Work instruction
Write the following entries out again exactly, skipping each image.

Task data
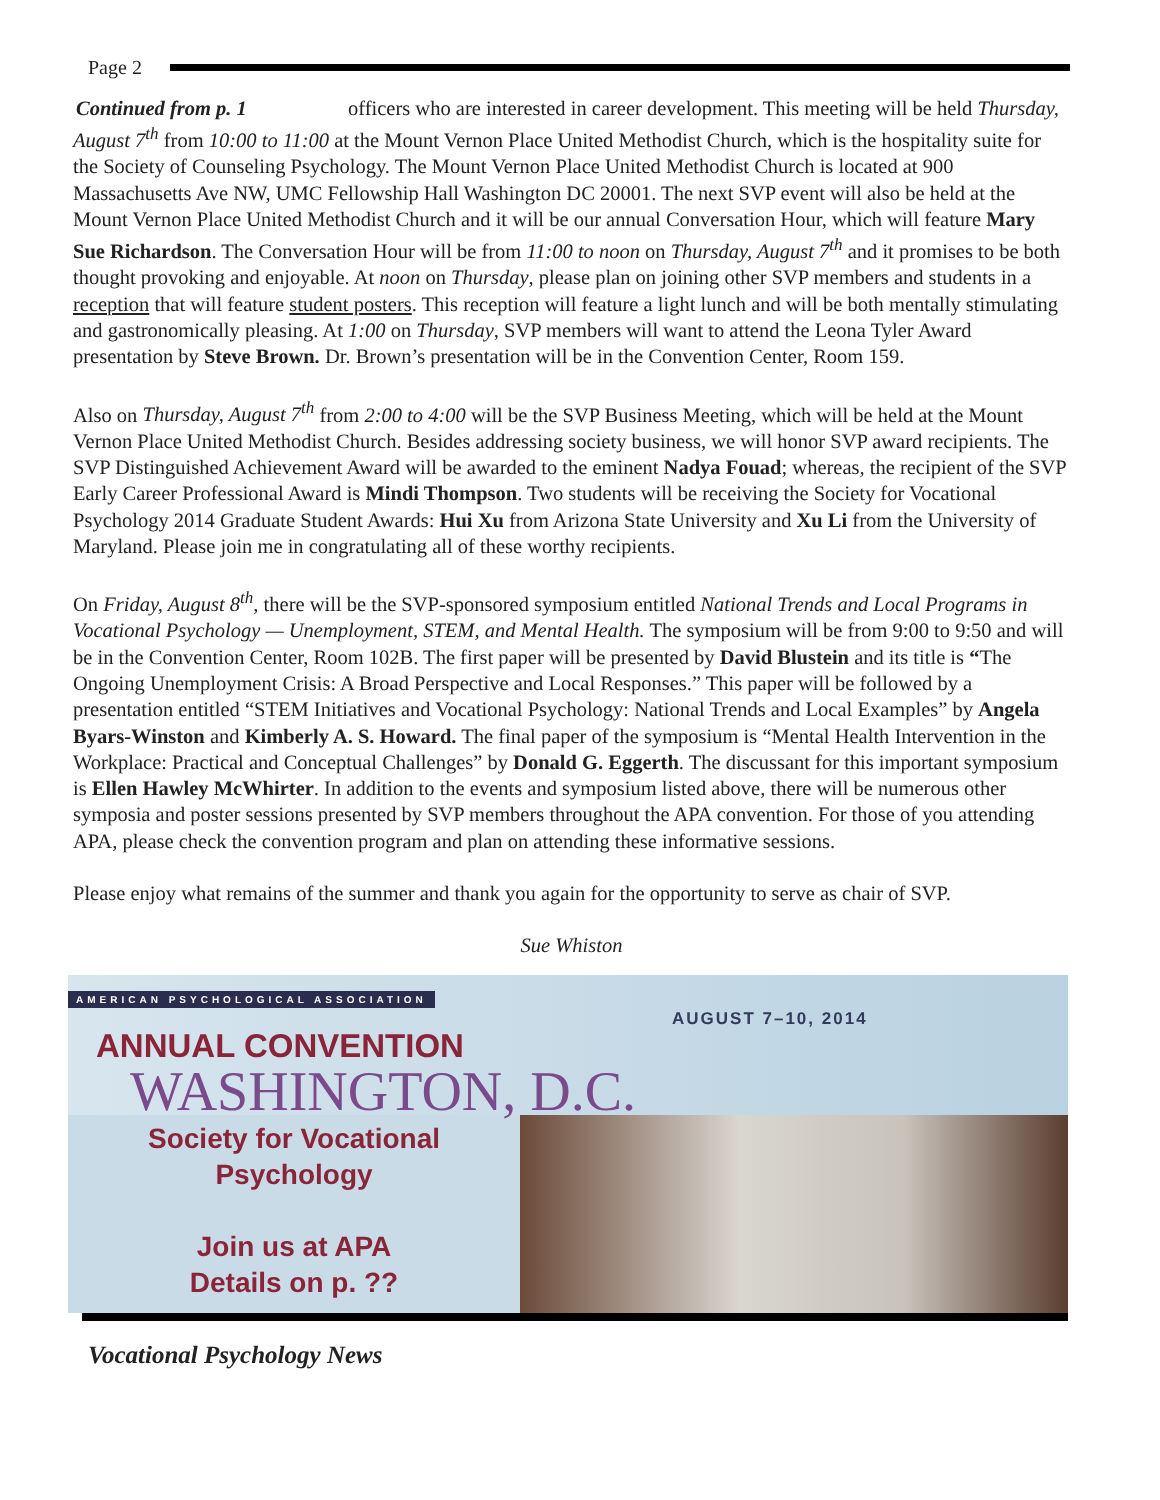Page 2
Continued from p. 1 officers who are interested in career development. This meeting will be held Thursday, August 7<sup>th</sup> from 10:00 to 11:00 at the Mount Vernon Place United Methodist Church, which is the hospitality suite for the Society of Counseling Psychology. The Mount Vernon Place United Methodist Church is located at 900 Massachusetts Ave NW, UMC Fellowship Hall Washington DC 20001. The next SVP event will also be held at the Mount Vernon Place United Methodist Church and it will be our annual Conversation Hour, which will feature Mary Sue Richardson. The Conversation Hour will be from 11:00 to noon on Thursday, August 7<sup>th</sup> and it promises to be both thought provoking and enjoyable. At noon on Thursday, please plan on joining other SVP members and students in a reception that will feature student posters. This reception will feature a light lunch and will be both mentally stimulating and gastronomically pleasing. At 1:00 on Thursday, SVP members will want to attend the Leona Tyler Award presentation by Steve Brown. Dr. Brown’s presentation will be in the Convention Center, Room 159.
Also on Thursday, August 7<sup>th</sup> from 2:00 to 4:00 will be the SVP Business Meeting, which will be held at the Mount Vernon Place United Methodist Church. Besides addressing society business, we will honor SVP award recipients. The SVP Distinguished Achievement Award will be awarded to the eminent Nadya Fouad; whereas, the recipient of the SVP Early Career Professional Award is Mindi Thompson. Two students will be receiving the Society for Vocational Psychology 2014 Graduate Student Awards: Hui Xu from Arizona State University and Xu Li from the University of Maryland. Please join me in congratulating all of these worthy recipients.
On Friday, August 8<sup>th</sup>, there will be the SVP-sponsored symposium entitled National Trends and Local Programs in Vocational Psychology — Unemployment, STEM, and Mental Health. The symposium will be from 9:00 to 9:50 and will be in the Convention Center, Room 102B. The first paper will be presented by David Blustein and its title is “The Ongoing Unemployment Crisis: A Broad Perspective and Local Responses.” This paper will be followed by a presentation entitled “STEM Initiatives and Vocational Psychology: National Trends and Local Examples” by Angela Byars-Winston and Kimberly A. S. Howard. The final paper of the symposium is “Mental Health Intervention in the Workplace: Practical and Conceptual Challenges” by Donald G. Eggerth. The discussant for this important symposium is Ellen Hawley McWhirter. In addition to the events and symposium listed above, there will be numerous other symposia and poster sessions presented by SVP members throughout the APA convention. For those of you attending APA, please check the convention program and plan on attending these informative sessions.
Please enjoy what remains of the summer and thank you again for the opportunity to serve as chair of SVP.
Sue Whiston
AMERICAN PSYCHOLOGICAL ASSOCIATION
AUGUST 7–10, 2014
ANNUAL CONVENTION
WASHINGTON, D.C.
Society for Vocational
Psychology
Join us at APA
Details on p. ??
Vocational Psychology News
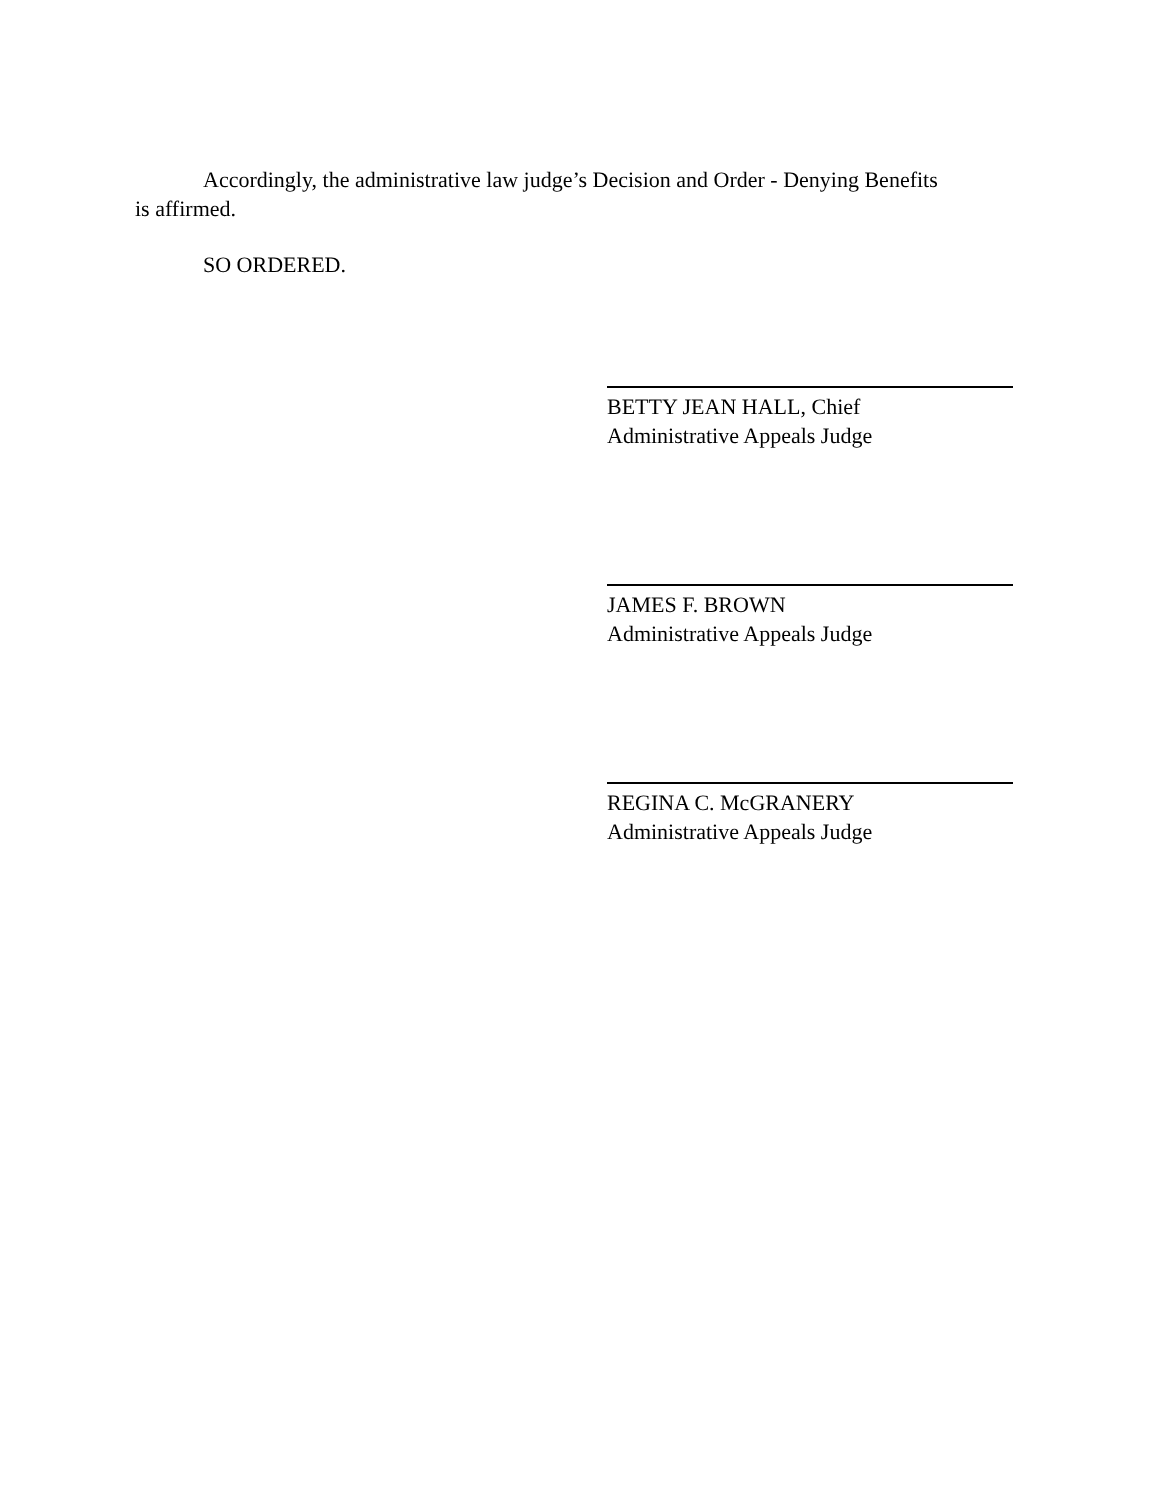Accordingly, the administrative law judge’s Decision and Order - Denying Benefits is affirmed.
SO ORDERED.
BETTY JEAN HALL, Chief
Administrative Appeals Judge
JAMES F. BROWN
Administrative Appeals Judge
REGINA C. McGRANERY
Administrative Appeals Judge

Task result
Page 2
Continued from p. 1 officers who are interested in career development. This meeting will be held Thursday, August 7<sup>th</sup> from 10:00 to 11:00 at the Mount Vernon Place United Methodist Church, which is the hospitality suite for the Society of Counseling Psychology. The Mount Vernon Place United Methodist Church is located at 900 Massachusetts Ave NW, UMC Fellowship Hall Washington DC 20001. The next SVP event will also be held at the Mount Vernon Place United Methodist Church and it will be our annual Conversation Hour, which will feature Mary Sue Richardson. The Conversation Hour will be from 11:00 to noon on Thursday, August 7<sup>th</sup> and it promises to be both thought provoking and enjoyable. At noon on Thursday, please plan on joining other SVP members and students in a reception that will feature student posters. This reception will feature a light lunch and will be both mentally stimulating and gastronomically pleasing. At 1:00 on Thursday, SVP members will want to attend the Leona Tyler Award presentation by Steve Brown. Dr. Brown’s presentation will be in the Convention Center, Room 159.
Also on Thursday, August 7<sup>th</sup> from 2:00 to 4:00 will be the SVP Business Meeting, which will be held at the Mount Vernon Place United Methodist Church. Besides addressing society business, we will honor SVP award recipients. The SVP Distinguished Achievement Award will be awarded to the eminent Nadya Fouad; whereas, the recipient of the SVP Early Career Professional Award is Mindi Thompson. Two students will be receiving the Society for Vocational Psychology 2014 Graduate Student Awards: Hui Xu from Arizona State University and Xu Li from the University of Maryland. Please join me in congratulating all of these worthy recipients.
On Friday, August 8<sup>th</sup>, there will be the SVP-sponsored symposium entitled National Trends and Local Programs in Vocational Psychology — Unemployment, STEM, and Mental Health. The symposium will be from 9:00 to 9:50 and will be in the Convention Center, Room 102B. The first paper will be presented by David Blustein and its title is “The Ongoing Unemployment Crisis: A Broad Perspective and Local Responses.” This paper will be followed by a presentation entitled “STEM Initiatives and Vocational Psychology: National Trends and Local Examples” by Angela Byars-Winston and Kimberly A. S. Howard. The final paper of the symposium is “Mental Health Intervention in the Workplace: Practical and Conceptual Challenges” by Donald G. Eggerth. The discussant for this important symposium is Ellen Hawley McWhirter. In addition to the events and symposium listed above, there will be numerous other symposia and poster sessions presented by SVP members throughout the APA convention. For those of you attending APA, please check the convention program and plan on attending these informative sessions.
Please enjoy what remains of the summer and thank you again for the opportunity to serve as chair of SVP.
Sue Whiston
AMERICAN PSYCHOLOGICAL ASSOCIATION
AUGUST 7–10, 2014
ANNUAL CONVENTION
WASHINGTON, D.C.
Society for Vocational
Psychology
Join us at APA
Details on p. ??
Vocational Psychology News
Accordingly, the administrative law judge’s Decision and Order - Denying Benefits is affirmed.
SO ORDERED.
BETTY JEAN HALL, Chief
Administrative Appeals Judge
JAMES F. BROWN
Administrative Appeals Judge
REGINA C. McGRANERY
Administrative Appeals Judge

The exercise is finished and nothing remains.